*** Passage shown Section Begins ***

The final rule also neglects to include a strong enforcement mechanism. AMS did not adopt NSAC’s suggestion to develop and implement audits on a regular basis and to publicize the results of those audits in a timely manner. Instead, AMS is relying on consumers to do the investigating for them.
AMS will accept written complaints of any violations of the final rule by mail or on the AMS website. The agency will then determine if there are reasonable grounds to initiate an investigation, and if so, will request records from that regulated entity. AMS will make any investigation results public.
Unclear Information, Blurred Guidelines
There are a number of shortcomings in the final rule, including the use of the term “bioengineered,” which replaces the more commonly used terms “GMO” or “genetically engineered.” While AMS’s Information for Consumers attempts to educate consumers about the new term, switching from commonly recognized terms to a new, largely unknown phrase requires more than just an online information page. We urge AMS to develop a robust consumer education campaign around the meaning of “bioengineered” to help consumers and producers familiarize themselves with the new term.
NSAC has also encouraged AMS to expand the definition of bioengineered to include all genetic editing techniques, including CRISPR and RNAi. Unfortunately, AMS failed to clearly require a disclosure for food using any type of genetic editing technique, not solely rDNA.
AMS’s decision to exclude some genetically engineered products from the final rule is also disappointing. Bioengineered oil and sugar products refined to the point where modified genetic material is not detected, for example, are excluded. This type of rulemaking fails to adequately inform consumers about what genetic editing techniques were used to create products. Under this final rule, the disclosure will not inform consumers when certain ingredients are made from GMO crops, like soybean oil made from GMO soybeans.

*** Passage shown Section Ends ***
*** The data Section Begins ***

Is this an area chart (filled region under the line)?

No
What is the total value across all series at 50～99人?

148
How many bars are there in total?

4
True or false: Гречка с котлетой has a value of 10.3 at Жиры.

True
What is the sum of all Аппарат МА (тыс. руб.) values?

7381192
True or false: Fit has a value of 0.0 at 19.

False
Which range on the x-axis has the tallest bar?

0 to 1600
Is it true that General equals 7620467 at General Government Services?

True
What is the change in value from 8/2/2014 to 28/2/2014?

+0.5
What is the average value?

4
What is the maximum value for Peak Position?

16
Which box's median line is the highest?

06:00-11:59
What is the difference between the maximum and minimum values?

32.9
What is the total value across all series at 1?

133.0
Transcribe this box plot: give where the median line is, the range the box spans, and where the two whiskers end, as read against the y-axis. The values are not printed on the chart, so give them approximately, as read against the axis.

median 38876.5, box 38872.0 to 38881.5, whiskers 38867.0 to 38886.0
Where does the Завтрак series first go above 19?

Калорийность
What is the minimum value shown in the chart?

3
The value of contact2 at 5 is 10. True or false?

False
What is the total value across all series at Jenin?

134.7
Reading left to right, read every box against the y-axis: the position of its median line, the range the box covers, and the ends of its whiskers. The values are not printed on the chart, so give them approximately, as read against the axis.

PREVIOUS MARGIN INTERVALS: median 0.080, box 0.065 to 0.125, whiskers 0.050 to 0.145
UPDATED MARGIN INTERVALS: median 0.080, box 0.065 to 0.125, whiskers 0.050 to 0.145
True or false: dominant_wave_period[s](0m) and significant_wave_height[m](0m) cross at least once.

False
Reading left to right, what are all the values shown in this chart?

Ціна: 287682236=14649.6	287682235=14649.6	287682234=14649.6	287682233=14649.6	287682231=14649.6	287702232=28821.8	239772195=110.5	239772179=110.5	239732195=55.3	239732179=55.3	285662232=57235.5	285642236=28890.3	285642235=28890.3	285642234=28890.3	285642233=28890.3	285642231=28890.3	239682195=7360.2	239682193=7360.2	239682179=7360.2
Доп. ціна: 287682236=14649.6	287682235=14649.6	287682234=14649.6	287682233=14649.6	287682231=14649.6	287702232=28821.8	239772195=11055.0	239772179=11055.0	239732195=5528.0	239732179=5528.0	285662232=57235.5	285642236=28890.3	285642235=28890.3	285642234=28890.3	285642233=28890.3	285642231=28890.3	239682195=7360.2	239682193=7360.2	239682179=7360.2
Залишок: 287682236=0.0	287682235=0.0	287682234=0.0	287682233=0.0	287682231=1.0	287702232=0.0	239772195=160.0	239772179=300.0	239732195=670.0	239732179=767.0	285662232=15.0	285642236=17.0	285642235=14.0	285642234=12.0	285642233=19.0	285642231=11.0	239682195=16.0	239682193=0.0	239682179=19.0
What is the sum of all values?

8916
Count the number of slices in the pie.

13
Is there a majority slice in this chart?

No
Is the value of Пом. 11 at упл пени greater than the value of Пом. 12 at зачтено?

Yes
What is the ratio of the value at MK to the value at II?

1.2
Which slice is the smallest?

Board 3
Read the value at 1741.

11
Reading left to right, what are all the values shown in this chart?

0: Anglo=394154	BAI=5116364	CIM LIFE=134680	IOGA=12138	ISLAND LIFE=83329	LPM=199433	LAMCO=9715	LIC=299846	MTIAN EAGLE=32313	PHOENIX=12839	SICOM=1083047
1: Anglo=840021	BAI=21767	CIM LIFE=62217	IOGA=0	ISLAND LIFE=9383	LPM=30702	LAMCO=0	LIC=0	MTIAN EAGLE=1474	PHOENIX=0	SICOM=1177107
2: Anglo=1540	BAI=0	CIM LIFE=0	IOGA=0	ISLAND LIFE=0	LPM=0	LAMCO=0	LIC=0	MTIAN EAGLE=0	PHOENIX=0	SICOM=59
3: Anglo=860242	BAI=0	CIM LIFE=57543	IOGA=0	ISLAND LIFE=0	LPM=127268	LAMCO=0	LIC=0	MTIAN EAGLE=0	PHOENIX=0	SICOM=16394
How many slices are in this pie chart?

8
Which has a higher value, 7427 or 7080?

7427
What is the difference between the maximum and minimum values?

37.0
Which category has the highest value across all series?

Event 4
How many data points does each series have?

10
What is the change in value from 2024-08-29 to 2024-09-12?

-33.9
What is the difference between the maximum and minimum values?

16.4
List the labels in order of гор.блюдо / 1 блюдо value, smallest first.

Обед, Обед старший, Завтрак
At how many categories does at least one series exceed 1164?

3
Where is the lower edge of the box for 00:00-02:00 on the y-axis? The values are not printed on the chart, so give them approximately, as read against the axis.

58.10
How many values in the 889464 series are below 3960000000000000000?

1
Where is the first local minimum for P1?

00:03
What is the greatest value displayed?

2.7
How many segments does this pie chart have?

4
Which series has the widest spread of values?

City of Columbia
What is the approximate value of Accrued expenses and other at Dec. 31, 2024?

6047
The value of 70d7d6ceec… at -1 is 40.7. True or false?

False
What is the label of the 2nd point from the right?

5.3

*** The data Section Ends ***

# [Tasks to complete]
1. In the passage about the bioengineered food disclosure rule, what term does the final rule use in place of "GMO" or "genetically engineered"?
2. Return the text of the passage about the bioengineered food disclosure rule between "Unclear Information, Blurred" and "the new term.", inclusive.
Rely only on the passage about the bioengineered food disclosure rule, not on the entries.

# [Written answers]
1. Bioengineered.

2.
Unclear Information, Blurred Guidelines
There are a number of shortcomings in the final rule, including the use of the term “bioengineered,” which replaces the more commonly used terms “GMO” or “genetically engineered.” While AMS’s Information for Consumers attempts to educate consumers about the new term, switching from commonly recognized terms to a new, largely unknown phrase requires more than just an online information page. We urge AMS to develop a robust consumer education campaign around the meaning of “bioengineered” to help consumers and producers familiarize themselves with the new term.